Judgment on MEIBC tomorrow
THE LABOUR Court will tomorrow hand down a judgment that will pave the way for whether or not the Metal and Engineering Industries Bargaining Council (MEIBC) should be placed under administration. The administrator will be responsible for facilitating discussions for the first levy increase in more than five years among members of the troubled MEIBC.
Trade Union Solidarity on Friday approached the court to place the MEIBC under business rescue in a bid to save the council from bankruptcy.
Should the court rule in favour of Solidarity’s application, it will set a precedent for distressed bargaining councils as it means that they will be placed under administration instead of being liquidated. The Labour Relations Act does not provide relief for financially unstable bargaining councils, Paul Kennedy, SC, for Solidarity told Acting Judge Sean Snyman in the Labour Court on Friday.

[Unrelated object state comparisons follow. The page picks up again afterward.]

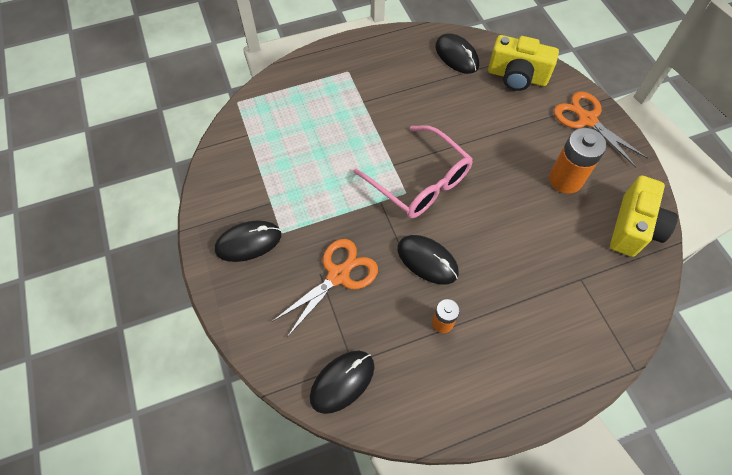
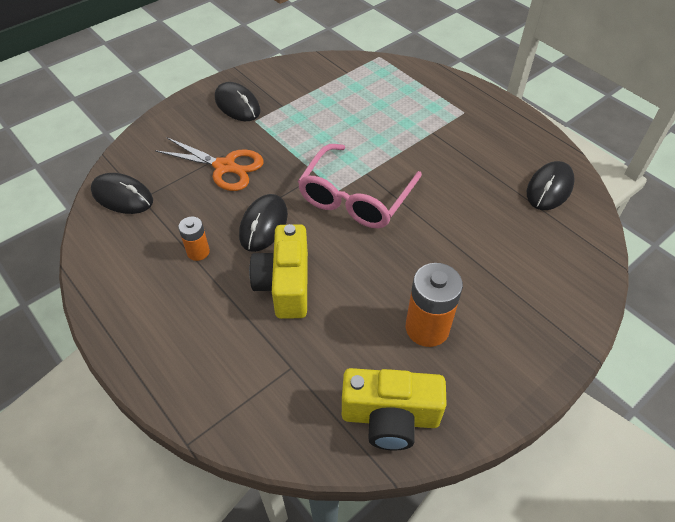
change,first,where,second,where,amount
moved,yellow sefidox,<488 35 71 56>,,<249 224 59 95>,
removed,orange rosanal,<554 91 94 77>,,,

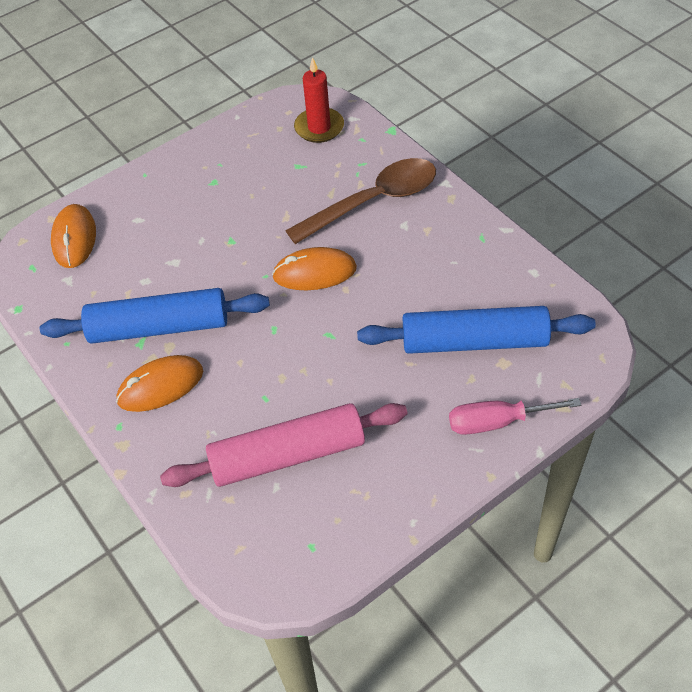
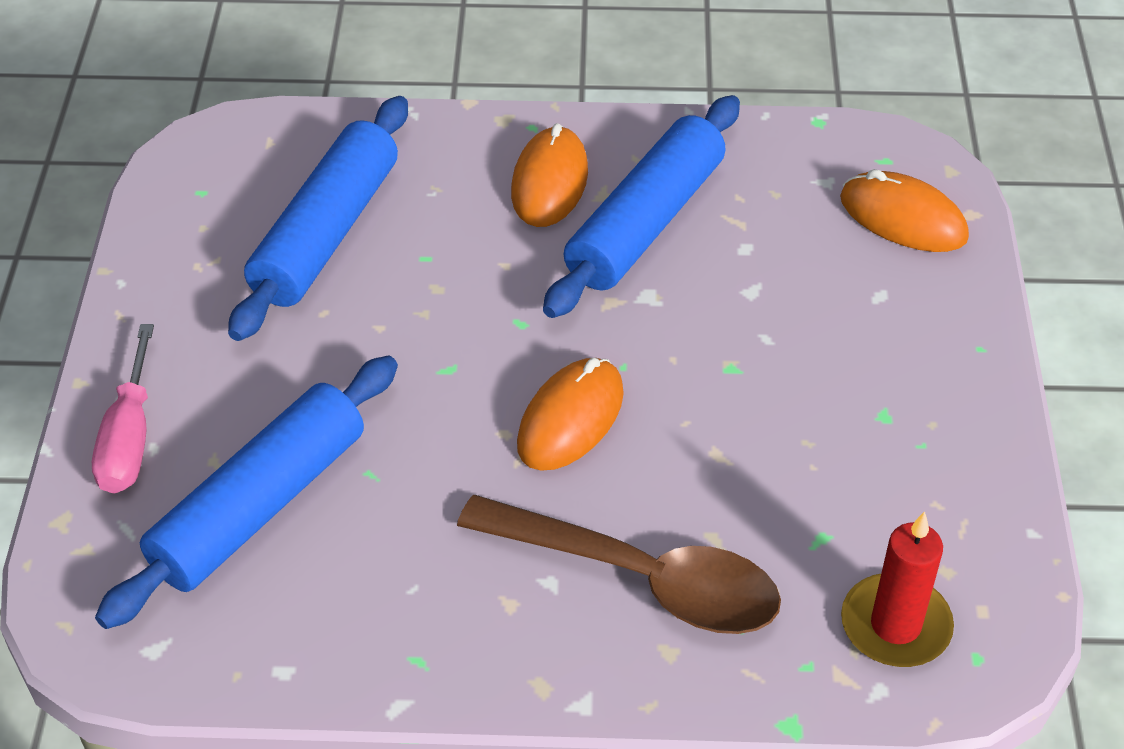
change,first,where,second,where,amount
turned,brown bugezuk,<285 158 151 86>,,<457 495 324 139>,75 degrees counterclockwise
turned,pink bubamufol,<449 398 132 37>,,<92 324 62 170>,150 degrees clockwise
recoloured,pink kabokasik,<160 403 248 84>,blue kabokasik,<228 96 180 245>,

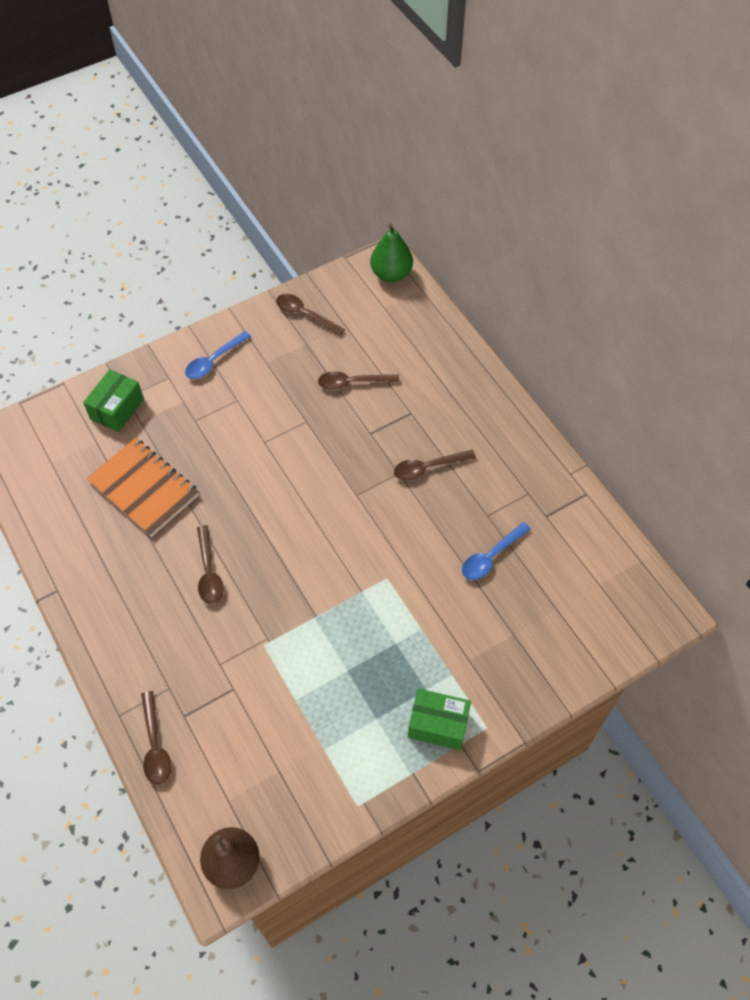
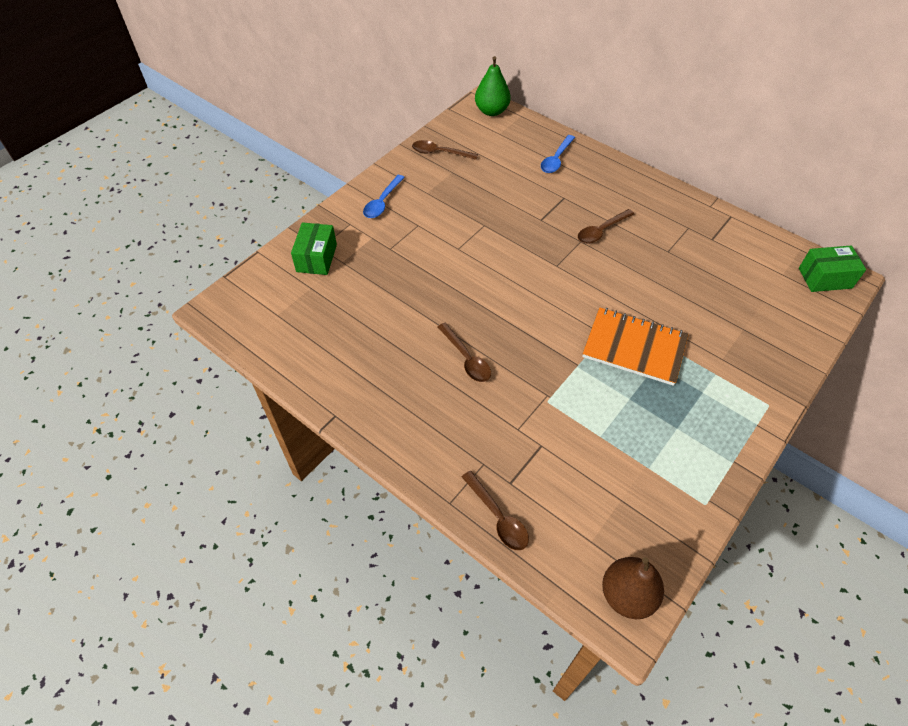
change,first,where,second,where,amount
removed,brown bugezuk,<318 371 81 19>,,,
moved,orange viveratik,<86 438 113 99>,,<582 307 107 79>,
moved,blue bugezuk,<462 522 69 58>,,<541 135 34 38>,
moved,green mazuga,<408 688 63 62>,,<799 245 67 47>,

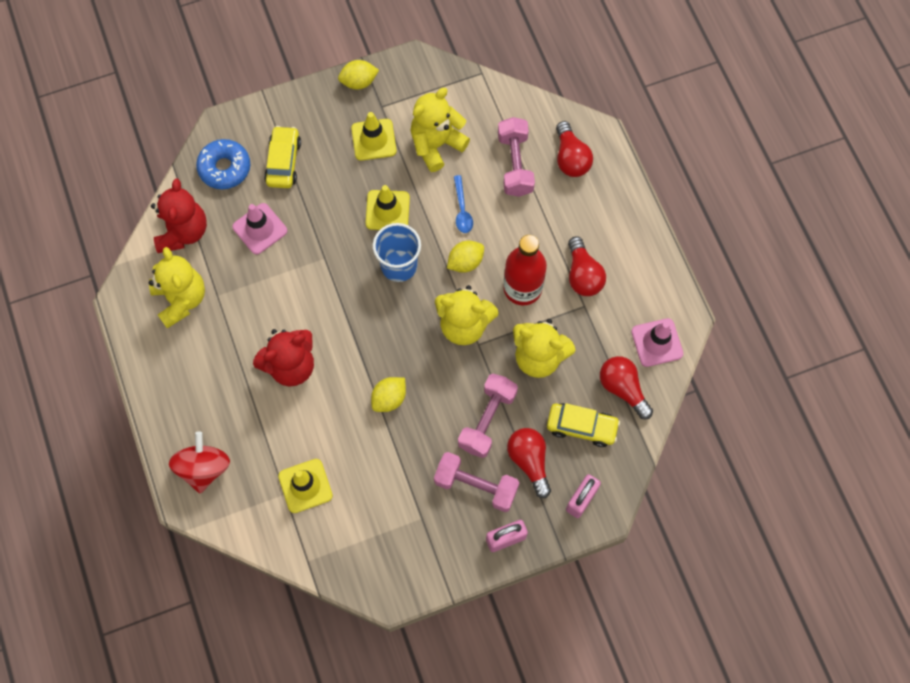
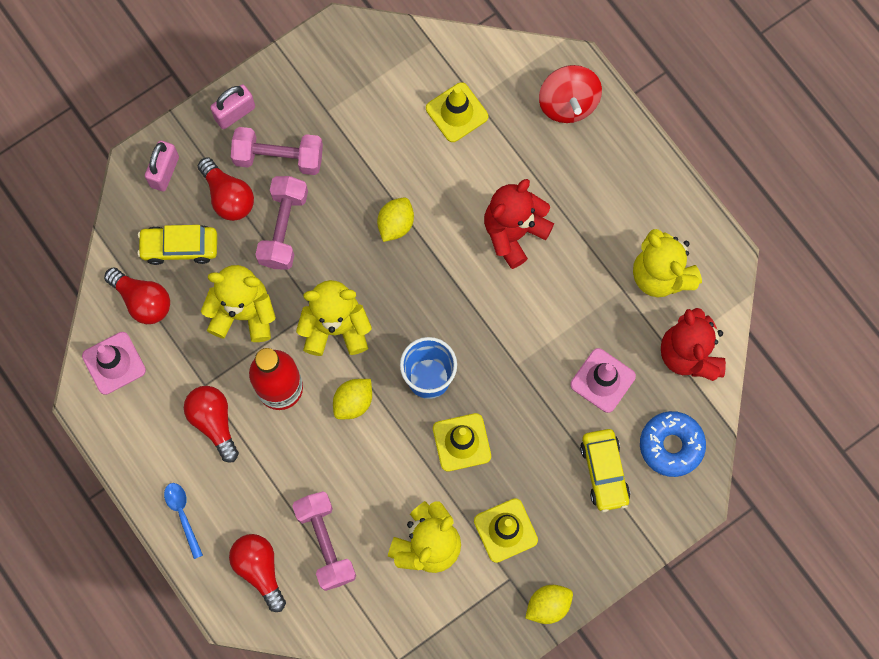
change,first,where,second,where,amount
moved,blue bugezuk,<454 175 19 58>,,<164 483 39 76>,

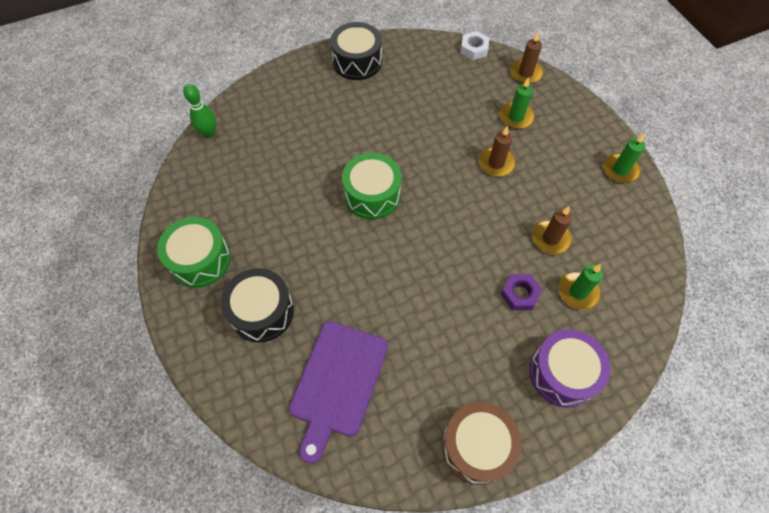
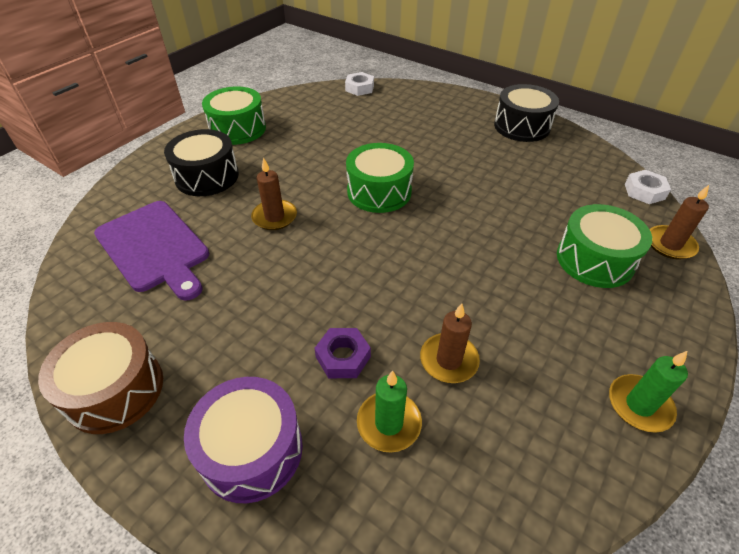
change,first,where,second,where,amount
replaced,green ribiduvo,<499 77 35 52>,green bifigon,<557 204 95 84>,
replaced,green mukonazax,<183 84 33 54>,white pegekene,<345 72 29 24>,
moved,brown ribiduvo,<479 126 36 51>,,<251 157 46 73>,
turned,purple mopopuk,<289 321 99 143>,,<94 201 115 100>,120 degrees counterclockwise

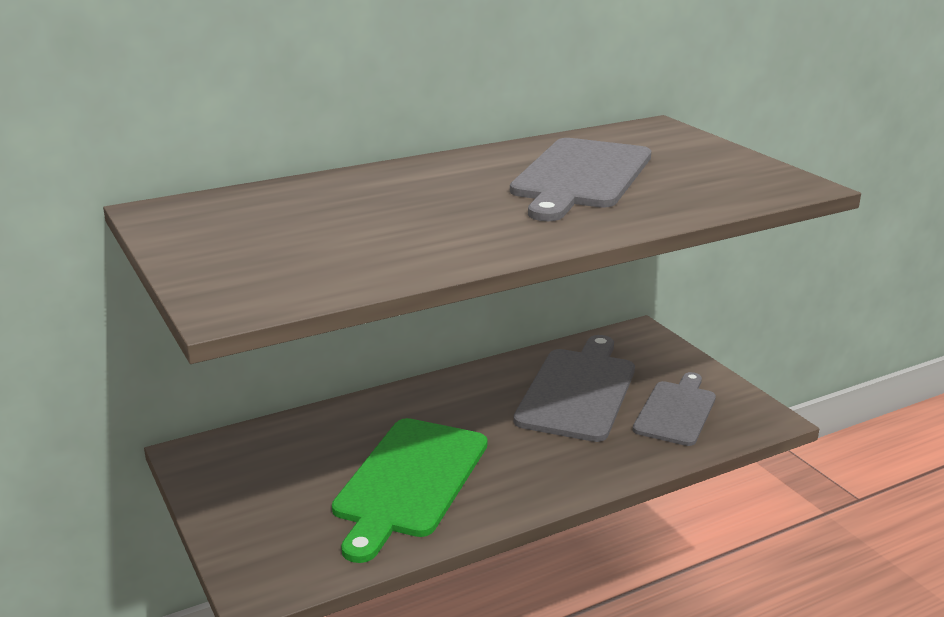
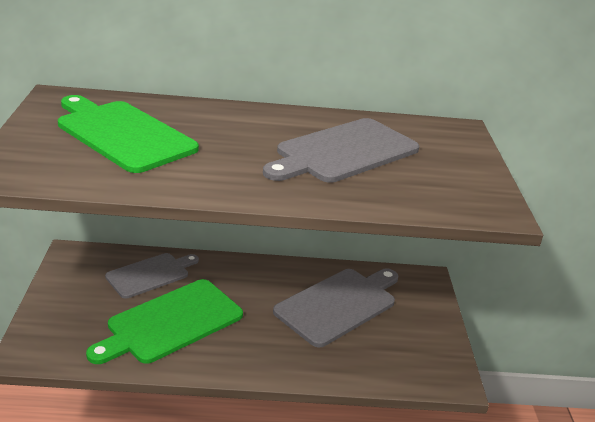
change,first,where,second,where,amount
moved,grey mopopuk,<633 372 83 74>,,<105 253 94 46>,
added,,,green mopopuk,<58 95 141 78>,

“There is reason to believe that the reason why it (MEIBC) cannot function can be remedied through the introduction of an administrator,” said Kennedy. “There must be scope for seeking remedy to the problem,” he said.
The MEIBC is critical in dispute resolutions to its 10 000 member companies that employ about 340 000 people in the metals industry.
However, Solidarity ‘s deputy general secretary, Marius Croucamp, said that MEIBC’s financial position had deteriorated over time to such an extent that it could no longer perform its dispute resolution function.
“This is a landmark case which will bring relief to struggling bargaining councils and ensure that they are not liquidated,” said Croucramp.
Members of MEIBC did not agree on a number of issues including that unions and employers were at loggerheads over the levy increase.
There was also a lot of tension between the MEIBC and its member the National Employers’ Association of SA (Neasa) which represented small businesses in the industry.
Neasa has challenged in court all MEIBC collective agreements, including agreements to increase levies which is the only council source of income. It also succeeded in setting aside all gazetted agreement based on technicalities. The last time MEIBC levy was increased was in 2011, and it had been operating with the 2011 budget for the past five years.